How many lines in the rows below contain the string "Earth", counting only exact-case matches? Give only the number.

▸ **EXCERPTED RECORDS**
################

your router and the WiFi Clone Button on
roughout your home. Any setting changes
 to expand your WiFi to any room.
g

################

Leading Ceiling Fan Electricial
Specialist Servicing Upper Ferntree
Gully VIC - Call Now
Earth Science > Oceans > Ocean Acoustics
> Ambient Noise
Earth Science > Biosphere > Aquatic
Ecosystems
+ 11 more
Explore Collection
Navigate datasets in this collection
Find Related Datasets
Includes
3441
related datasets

################

▸ **TASK RESPONSE**
2